Agent Harness: Why the Wrapper Matters More Than the Foundation Model

A perspective on what's actually driving the AI revolution

When this whole AI thing kicked off in late 2022 — the time when chatgpt.com crushed the internet — this arena has been developing ever since. And it's been happening so fast that almost every month we keep hearing new terms. These terms actually depict that AI is not only about probability and non-deterministic stuff, but it definitely has knobs and steering which specify the speed and direction of this AI Ship or rather AGI Ship.

Well apart from this, one reason I think the development has been so fast — because it's a self-building tech. AI knows how to code and it uses that (basically humans use that) to increase its efficiency. It learns to code better and better — hence the development we have been seeing in this tech clearly hasn't happened ever at this pace.

What Is an Agent Harness?

Now coming back to the point of Agent Harness. In most simple words it's the set of algorithms, logics, infra that supports a foundational model — and makes it pretty much usable. In other words, the thing which we were calling an "AI WRAPPER" — the wrap around those foundational models — is called its harness, hence Agent Harness. And it's the wrapper itself which makes the model usable, approachable and integrates it in our daily system.

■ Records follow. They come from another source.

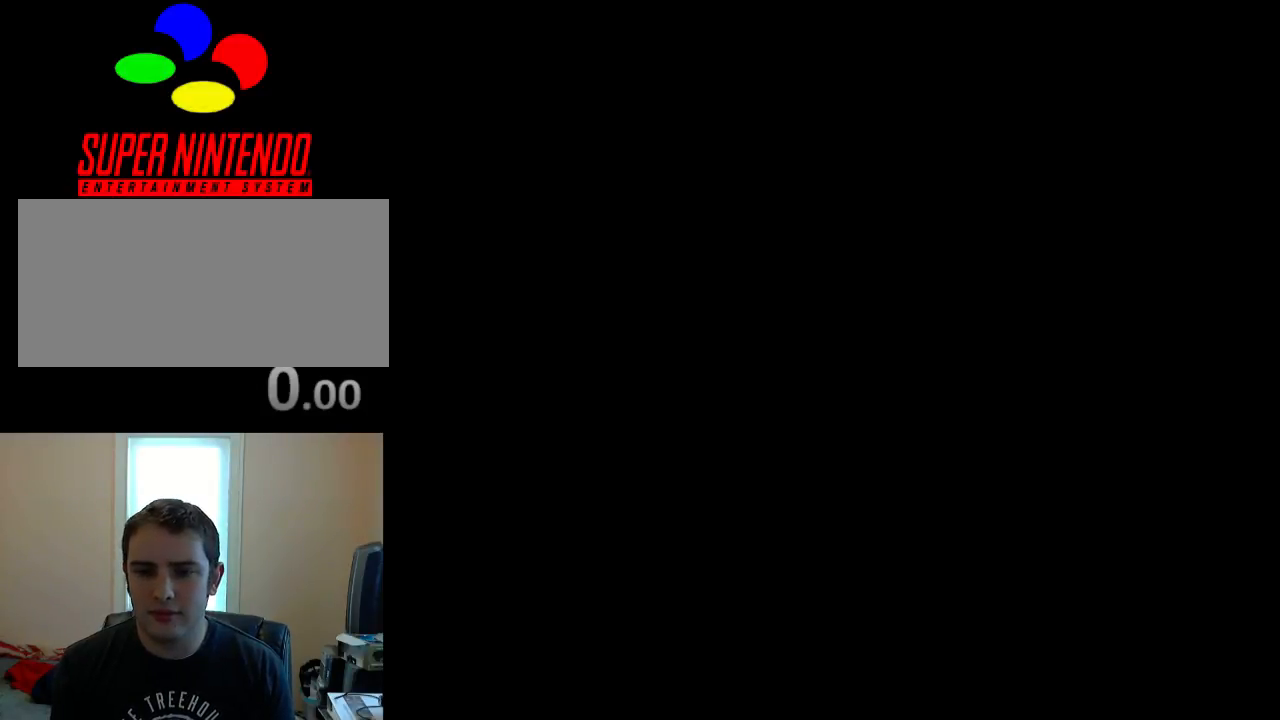
{"buttons": [], "events": []}
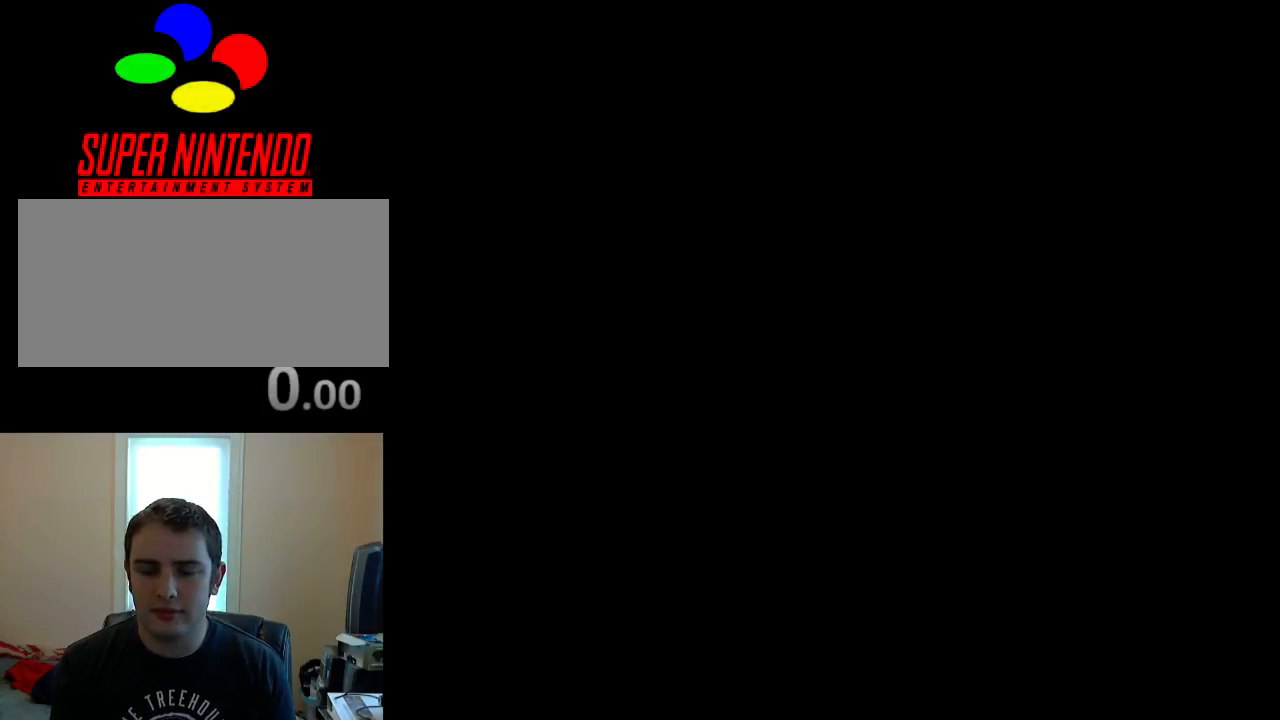
{"buttons": [], "events": []}
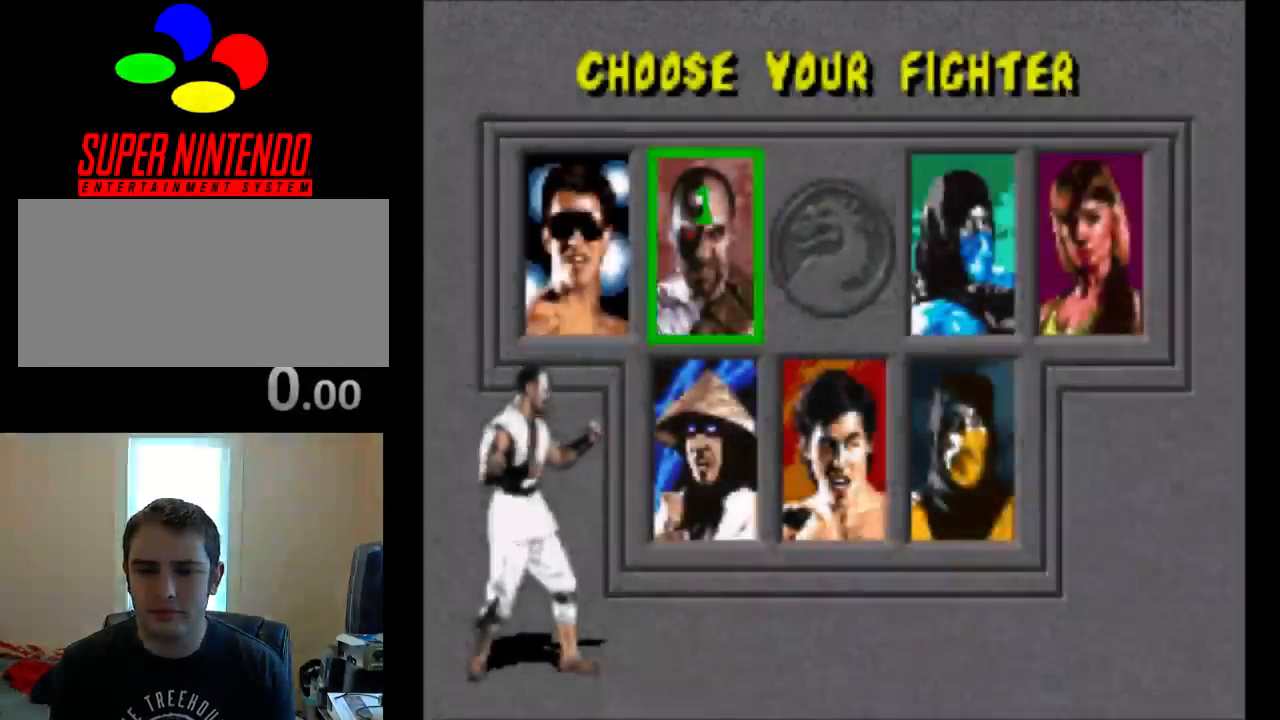
{"buttons": [], "events": []}
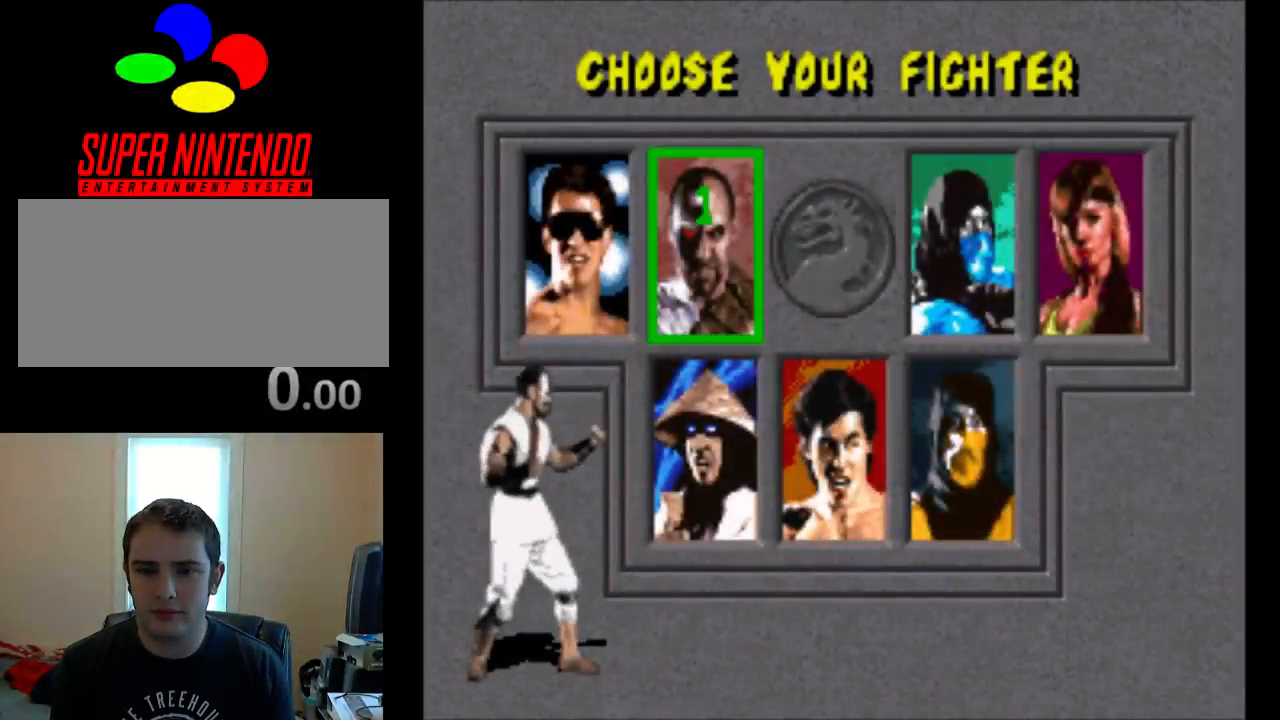
{"buttons": [], "events": [[217, "DPAD_LEFT", "down"], [350, "DPAD_LEFT", "up"]]}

Claude Code: Harness in the Wild

Claude Code is a Harness. All have access to Anthropic's latest model (apart from Mythos), but nobody could have built a thing like Claude Code. Recently their source code (or what people are claiming it to be) got leaked, and showed all the feedback loops, retry methods, indexing pipeline, context engineering, tool calling which goes behind Claude Code.

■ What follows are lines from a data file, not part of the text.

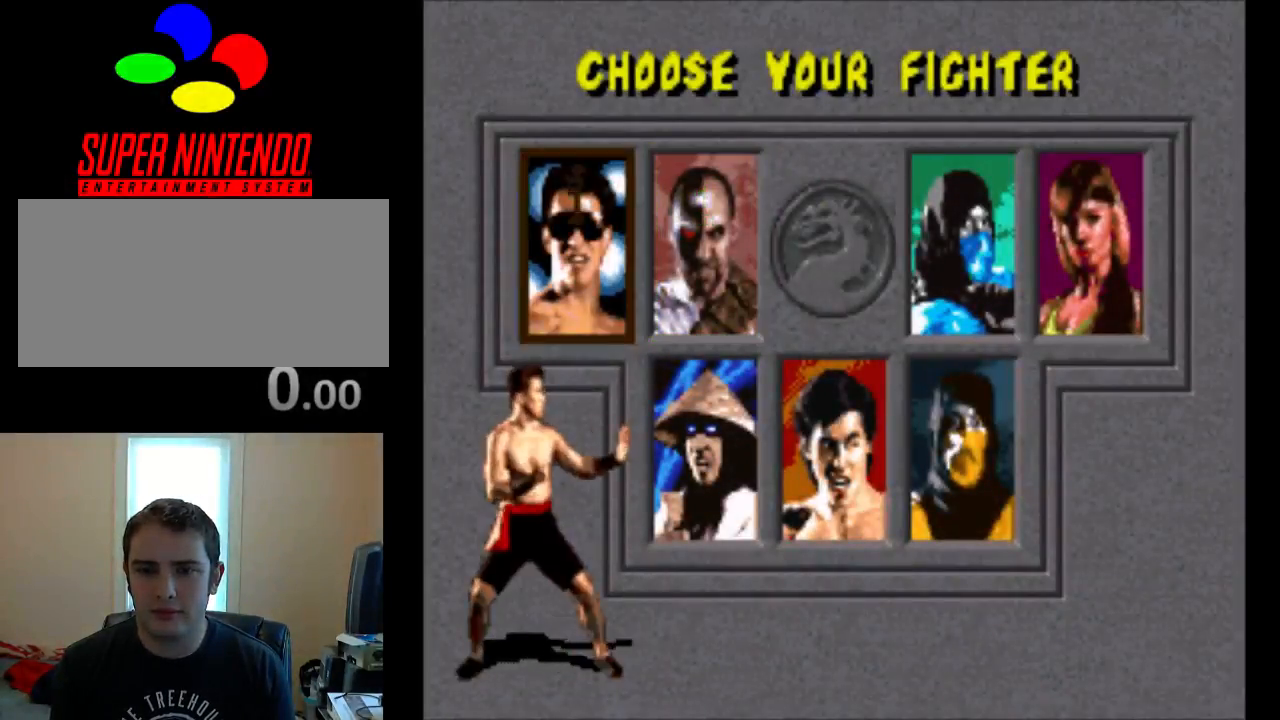
{"buttons": [], "events": [[200, "DPAD_RIGHT", "down"], [333, "DPAD_RIGHT", "up"]]}
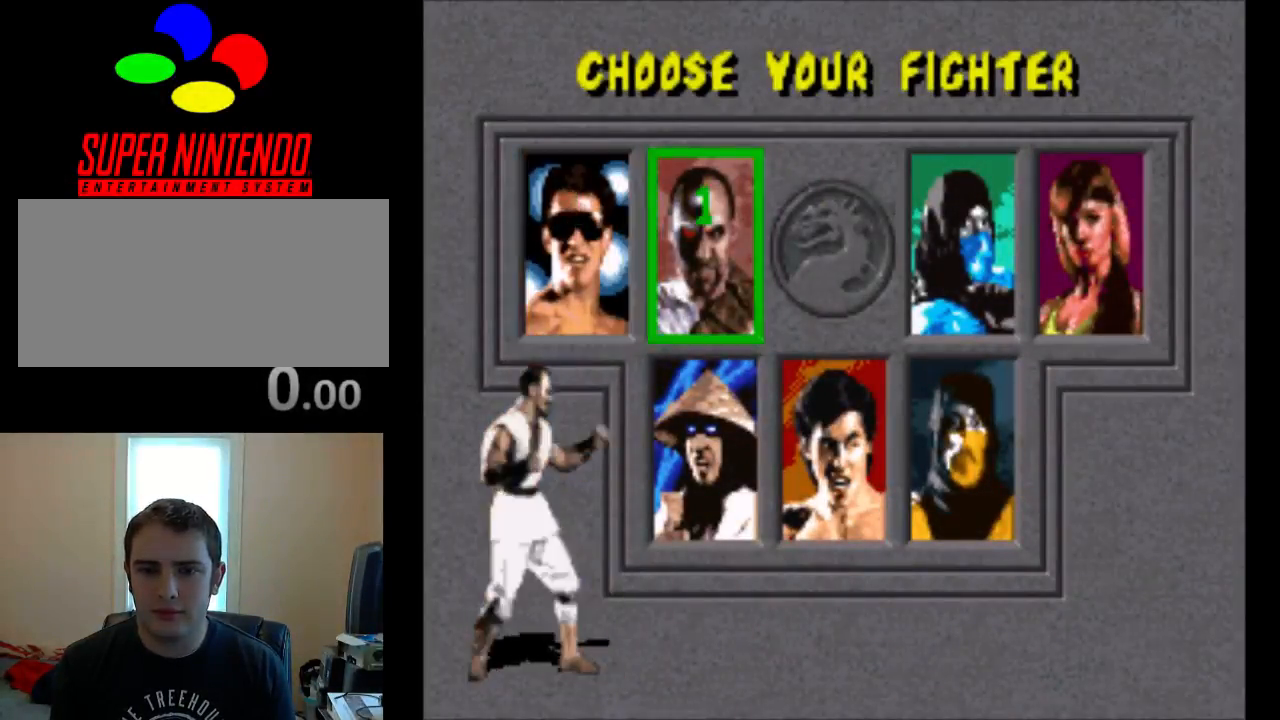
{"buttons": ["DPAD_DOWN"], "events": [[500, "DPAD_DOWN", "down"]]}
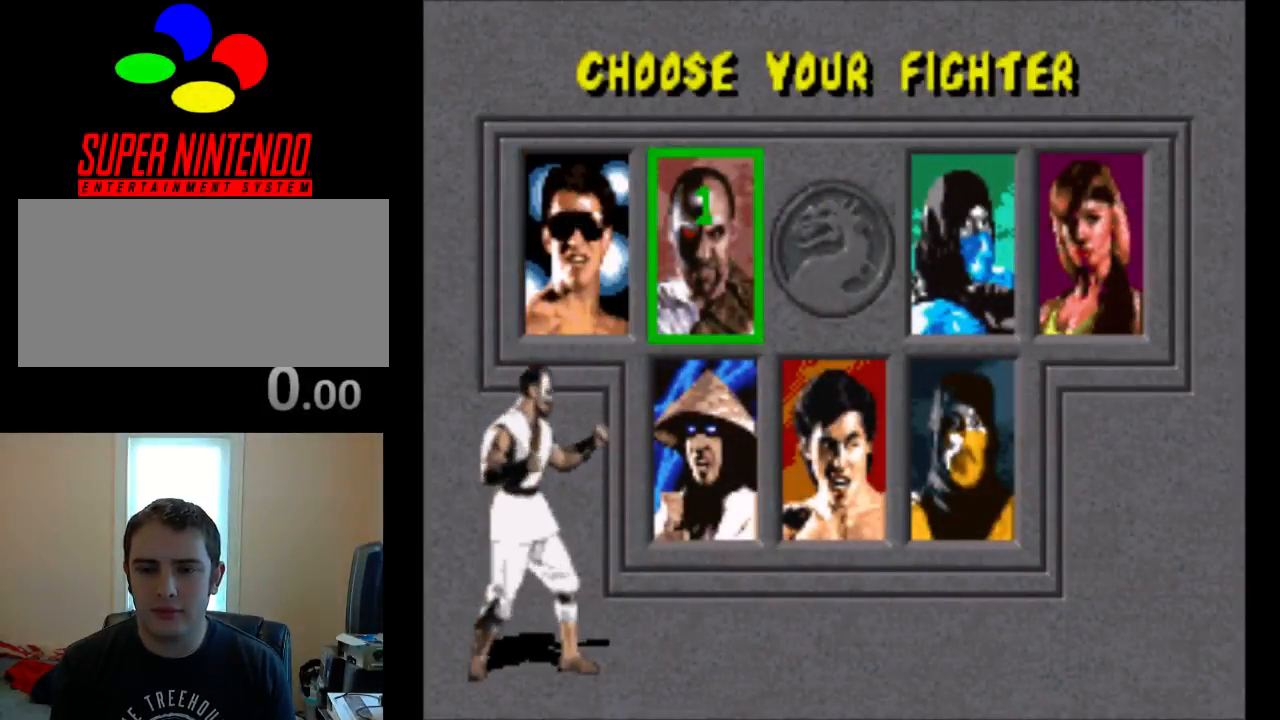
{"buttons": [], "events": [[133, "DPAD_DOWN", "up"]]}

OpenClaw and the OS Integration Play

In fact Clawdbot/OpenClaw is an agent harness. Peter didn't have any foundational model — he just made Clawdbot run through Anthropic APIs. He cracked the wrap around the model, which could help LLMs to deeply integrate within your system/OS — and that stepped the whole game up.

What Counts as Harness

Context Engineering, Prompt Engineering, RAG, MCP, Tools, Skills all come under Agent Harness. These all make a foundational model workable. In fact, all the models surfacing are more or less same on Benchmark — what differs is who cracks the Harness. Anthropic did it with Claude Code, OpenAI is trying it with Codex. Unless a model with a big leap in metrics — like Claude Mythos — comes out, Agent Harness will be the King.